Happy New Year to you and the farmer.

Leenie said...

It seems an illness or pregnancy seems to bring horror stories more than sympathy from those around you. Not always welcome and usually too much bad information. I hope you can find solutions to your problems soon and be on the mend.

Stay warm and enjoy your day!

Rare Lesser Spotted said...

Excellent advice about wrapping up and preparedness for the cold. Sleet and a slight thaw today sees our side road peeping through the ice for the first time in a LONG time. Great, thoughtful post

Mairi said...

We were supposed to be getting a foot of snow but all we've got is a few inches and a howling wind that's littering the white with twigs and branches and debris.
Unfortunately the quote about a little knowledge applies to neurologists as well. A little knowledge is all they have, after all this time, about the workings of the human brain. Good luck with them. I hope a little knowledge is all you need to get well.

ChrisJ said...

It's good to listen to the doctors, but also to yourself. Know one knows you as well as you, yourself. Doctors are good and what would we do without them, but only we know how and what we really feel. I have to return to my doctor for a periodic bout of extreme coughing still undiagnosed -- after two years. Scared my kids to death this Christmas.

patteran said...

Oh, so right, Pat. I'd listen to the testimony of a man whose occupation during decades had him out of doors under graphic skies over some over-qualified nerd watching a computer screen in a university basement any day! In fact, you'd be doing a great service to all your readers in the north-west if you posted a regular summary of what he'd discerned on the way to and the way back from milking!

patteran said...

PS Quite right too about listening only to your doctor. God knows they're far from infallible, but at least you can interrogate them and provided they have the patience and care for the individual patient that should come with the post, you'll get the condition profile you're after. The best tip is: avoid the Internet! It was my downfall when I was diagnosed with sarcoidosis.

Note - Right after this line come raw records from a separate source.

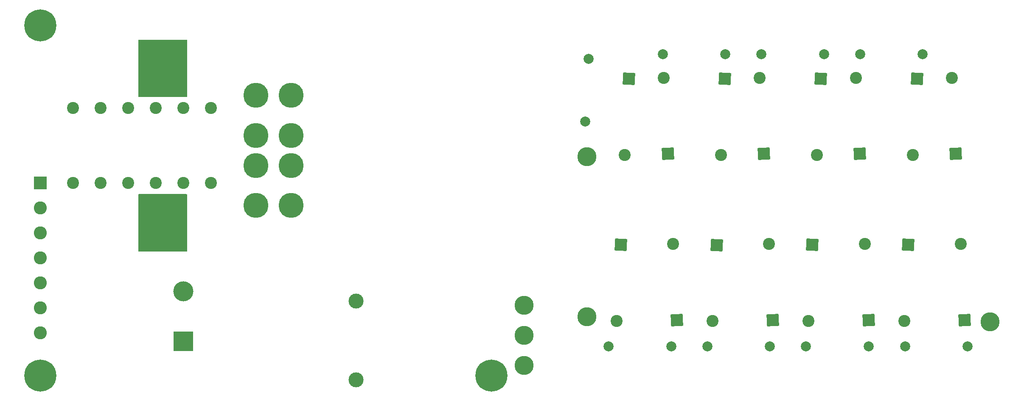
<source format=gbs>
G04 #@! TF.GenerationSoftware,KiCad,Pcbnew,6.0.2+dfsg-1*
G04 #@! TF.CreationDate,2024-12-12T20:43:20+00:00*
G04 #@! TF.ProjectId,HV_PSU,48565f50-5355-42e6-9b69-6361645f7063,rev?*
G04 #@! TF.SameCoordinates,Original*
G04 #@! TF.FileFunction,Soldermask,Bot*
G04 #@! TF.FilePolarity,Negative*
%FSLAX46Y46*%
G04 Gerber Fmt 4.6, Leading zero omitted, Abs format (unit mm)*
G04 Created by KiCad (PCBNEW 6.0.2+dfsg-1) date 2024-12-12 20:43:20*
%MOMM*%
%LPD*%
G01*
G04 APERTURE LIST*
G04 Aperture macros list*
%AMHorizOval*
0 Thick line with rounded ends*
0 $1 width*
0 $2 $3 position (X,Y) of the first rounded end (center of the circle)*
0 $4 $5 position (X,Y) of the second rounded end (center of the circle)*
0 Add line between two ends*
20,1,$1,$2,$3,$4,$5,0*
0 Add two circle primitives to create the rounded ends*
1,1,$1,$2,$3*
1,1,$1,$4,$5*%
%AMRotRect*
0 Rectangle, with rotation*
0 The origin of the aperture is its center*
0 $1 length*
0 $2 width*
0 $3 Rotation angle, in degrees counterclockwise*
0 Add horizontal line*
21,1,$1,$2,0,0,$3*%
G04 Aperture macros list end*
%ADD10RotRect,2.400000X2.400000X267.000000*%
%ADD11HorizOval,2.400000X0.000000X0.000000X0.000000X0.000000X0*%
%ADD12C,2.000000*%
%ADD13C,0.800000*%
%ADD14C,6.400000*%
%ADD15C,5.000000*%
%ADD16C,2.400000*%
%ADD17C,3.800000*%
%ADD18RotRect,2.400000X2.400000X93.000000*%
%ADD19HorizOval,2.400000X0.000000X0.000000X0.000000X0.000000X0*%
%ADD20R,4.000000X4.000000*%
%ADD21C,4.000000*%
%ADD22C,3.000000*%
%ADD23R,2.600000X2.600000*%
%ADD24C,2.600000*%
G04 APERTURE END LIST*
D10*
X234276243Y-127139968D03*
D11*
X233478643Y-142359082D03*
D12*
X204404466Y-89051376D03*
X216904466Y-89051376D03*
D13*
X77850000Y-153250000D03*
X82650000Y-153250000D03*
X78552944Y-151552944D03*
D14*
X80250000Y-153250000D03*
D13*
X80250000Y-155650000D03*
X80250000Y-150850000D03*
X81947056Y-151552944D03*
X78552944Y-154947056D03*
X81947056Y-154947056D03*
D15*
X130250000Y-97250000D03*
X123250000Y-97250000D03*
X130250000Y-105250000D03*
X123250000Y-105250000D03*
X123250000Y-111250000D03*
X130250000Y-111250000D03*
X123250000Y-119250000D03*
X130250000Y-119250000D03*
D16*
X92250000Y-99750000D03*
X92250000Y-114750000D03*
D17*
X176750000Y-145250000D03*
D12*
X243774466Y-89051376D03*
X256274466Y-89051376D03*
D13*
X168552944Y-154947056D03*
X167850000Y-153250000D03*
X171947056Y-151552944D03*
X168552944Y-151552944D03*
X170250000Y-155650000D03*
X172650000Y-153250000D03*
X170250000Y-150850000D03*
D14*
X170250000Y-153250000D03*
D13*
X171947056Y-154947056D03*
D17*
X176750000Y-151250000D03*
X189250000Y-109471376D03*
D18*
X224568065Y-108946546D03*
D19*
X223770465Y-93727432D03*
D12*
X232979466Y-147471376D03*
X245479466Y-147471376D03*
D18*
X245504570Y-142172571D03*
D19*
X244706970Y-126953457D03*
D18*
X207259356Y-142169723D03*
D19*
X206461756Y-126950609D03*
D12*
X193609466Y-147471376D03*
X206109466Y-147471376D03*
D20*
X108750000Y-146407832D03*
D21*
X108750000Y-136407832D03*
D10*
X235963316Y-93908720D03*
D11*
X235165716Y-109127834D03*
D16*
X103250000Y-99750000D03*
X103250000Y-114750000D03*
D10*
X215153096Y-127161983D03*
D11*
X214355496Y-142381097D03*
D18*
X262885756Y-108945596D03*
D19*
X262088156Y-93726482D03*
D18*
X205409221Y-108947021D03*
D19*
X204611621Y-93727907D03*
D18*
X226381963Y-142171147D03*
D19*
X225584363Y-126952033D03*
D12*
X213294466Y-147471376D03*
X225794466Y-147471376D03*
D16*
X114250000Y-99750000D03*
X114250000Y-114750000D03*
D22*
X143250000Y-154150000D03*
X143250000Y-138350000D03*
D10*
X253398800Y-127140443D03*
D11*
X252601200Y-142359557D03*
D18*
X243726909Y-108946071D03*
D19*
X242929309Y-93726957D03*
D10*
X255122110Y-93911094D03*
D11*
X254324510Y-109130208D03*
D18*
X264627183Y-142173995D03*
D19*
X263829583Y-126954881D03*
D12*
X224089466Y-89051376D03*
X236589466Y-89051376D03*
X188979466Y-102471376D03*
X189633665Y-89988507D03*
D10*
X197645554Y-93910619D03*
D11*
X196847954Y-109129733D03*
D17*
X269750000Y-142500000D03*
D12*
X252764466Y-147471376D03*
X265264466Y-147471376D03*
D17*
X189250000Y-141471376D03*
X176750000Y-139250000D03*
D10*
X216803933Y-93928836D03*
D11*
X216006333Y-109147950D03*
D10*
X196030954Y-127145665D03*
D11*
X195233354Y-142364779D03*
D13*
X81947056Y-81552944D03*
D14*
X80250000Y-83250000D03*
D13*
X81947056Y-84947056D03*
X78552944Y-81552944D03*
X80250000Y-85650000D03*
X80250000Y-80850000D03*
X77850000Y-83250000D03*
X82650000Y-83250000D03*
X78552944Y-84947056D03*
D23*
X80250000Y-114750000D03*
D24*
X80250000Y-119750000D03*
X80250000Y-124750000D03*
X80250000Y-129750000D03*
X80250000Y-134750000D03*
X80250000Y-139750000D03*
X80250000Y-144750000D03*
D16*
X108750000Y-99750000D03*
X108750000Y-114750000D03*
X86750000Y-99750000D03*
X86750000Y-114750000D03*
X97750000Y-99750000D03*
X97750000Y-114750000D03*
G36*
X109442121Y-117020002D02*
G01*
X109488614Y-117073658D01*
X109500000Y-117126000D01*
X109500000Y-128374000D01*
X109479998Y-128442121D01*
X109426342Y-128488614D01*
X109374000Y-128500000D01*
X99876000Y-128500000D01*
X99807879Y-128479998D01*
X99761386Y-128426342D01*
X99750000Y-128374000D01*
X99750000Y-117126000D01*
X99770002Y-117057879D01*
X99823658Y-117011386D01*
X99876000Y-117000000D01*
X109374000Y-117000000D01*
X109442121Y-117020002D01*
G37*
G36*
X109442121Y-86120002D02*
G01*
X109488614Y-86173658D01*
X109500000Y-86226000D01*
X109500000Y-97474000D01*
X109479998Y-97542121D01*
X109426342Y-97588614D01*
X109374000Y-97600000D01*
X99876000Y-97600000D01*
X99807879Y-97579998D01*
X99761386Y-97526342D01*
X99750000Y-97474000D01*
X99750000Y-86226000D01*
X99770002Y-86157879D01*
X99823658Y-86111386D01*
X99876000Y-86100000D01*
X109374000Y-86100000D01*
X109442121Y-86120002D01*
G37*
M02*

</source>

I hope all goes well with the consultation, Pat. A brush with something serious shakes your overall health confidence to the core, doesn't it?

Trellissimo said...

Even the THOUGHT of -71° makes me shiver...and I'm the first to admit, I know practically nothing about anything...

The Weaver of Grass said...

Oh yes - we all seem to have been there - read the dictionary, talked to friends, gone on the internet - ended up with brain tumours or the like.

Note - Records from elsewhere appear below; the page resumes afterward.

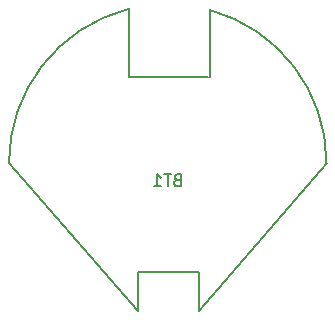
<source format=gbr>
G04 #@! TF.GenerationSoftware,KiCad,Pcbnew,(5.1.2)-2*
G04 #@! TF.CreationDate,2019-07-23T13:22:34-04:00*
G04 #@! TF.ProjectId,light_monitor,6c696768-745f-46d6-9f6e-69746f722e6b,R001*
G04 #@! TF.SameCoordinates,Original*
G04 #@! TF.FileFunction,Legend,Bot*
G04 #@! TF.FilePolarity,Positive*
%FSLAX46Y46*%
G04 Gerber Fmt 4.6, Leading zero omitted, Abs format (unit mm)*
G04 Created by KiCad (PCBNEW (5.1.2)-2) date 2019-07-23 13:22:34*
%MOMM*%
%LPD*%
G04 APERTURE LIST*
%ADD10C,0.150000*%
G04 APERTURE END LIST*
D10*
X116639000Y-98855000D02*
X110035000Y-98855000D01*
X116766000Y-95172000D02*
X116766000Y-93902000D01*
X115877000Y-118667000D02*
X115877000Y-115365000D01*
X115877000Y-115365000D02*
X110924000Y-115365000D01*
X110924000Y-115365000D02*
X110670000Y-115365000D01*
X110670000Y-115365000D02*
X110670000Y-118667000D01*
X109908000Y-93013000D02*
X109908000Y-98855000D01*
X116766000Y-95172000D02*
X116766000Y-98855000D01*
X109884836Y-93049126D02*
G75*
G03X99748000Y-106094000I3325164J-13044874D01*
G01*
X126643213Y-106093999D02*
G75*
G03X116765999Y-93140001I-13433213J-1D01*
G01*
X116766000Y-93902000D02*
X116766000Y-93140000D01*
X99748000Y-106094000D02*
X110670000Y-118667000D01*
X115877000Y-118667000D02*
X126643213Y-106093999D01*
X113995714Y-107538571D02*
X113852857Y-107586190D01*
X113805238Y-107633809D01*
X113757619Y-107729047D01*
X113757619Y-107871904D01*
X113805238Y-107967142D01*
X113852857Y-108014761D01*
X113948095Y-108062380D01*
X114329047Y-108062380D01*
X114329047Y-107062380D01*
X113995714Y-107062380D01*
X113900476Y-107110000D01*
X113852857Y-107157619D01*
X113805238Y-107252857D01*
X113805238Y-107348095D01*
X113852857Y-107443333D01*
X113900476Y-107490952D01*
X113995714Y-107538571D01*
X114329047Y-107538571D01*
X113471904Y-107062380D02*
X112900476Y-107062380D01*
X113186190Y-108062380D02*
X113186190Y-107062380D01*
X112043333Y-108062380D02*
X112614761Y-108062380D01*
X112329047Y-108062380D02*
X112329047Y-107062380D01*
X112424285Y-107205238D01*
X112519523Y-107300476D01*
X112614761Y-107348095D01*
M02*

</source>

I am studiously avoiding anything until i have been to the Neurologist - he will certainly know more than I do about it and I hope will not try to pull the wool over my eyes!

Happy healthy new year to you all.

ChrisJ said...

I do like Gerard Manley Hopkins. But not into genealogy. -- tho my sister has sent me bunches of photos and info, but I haven't done anything with them. Too much work. I barely have enough time to do all my other 'stuff'.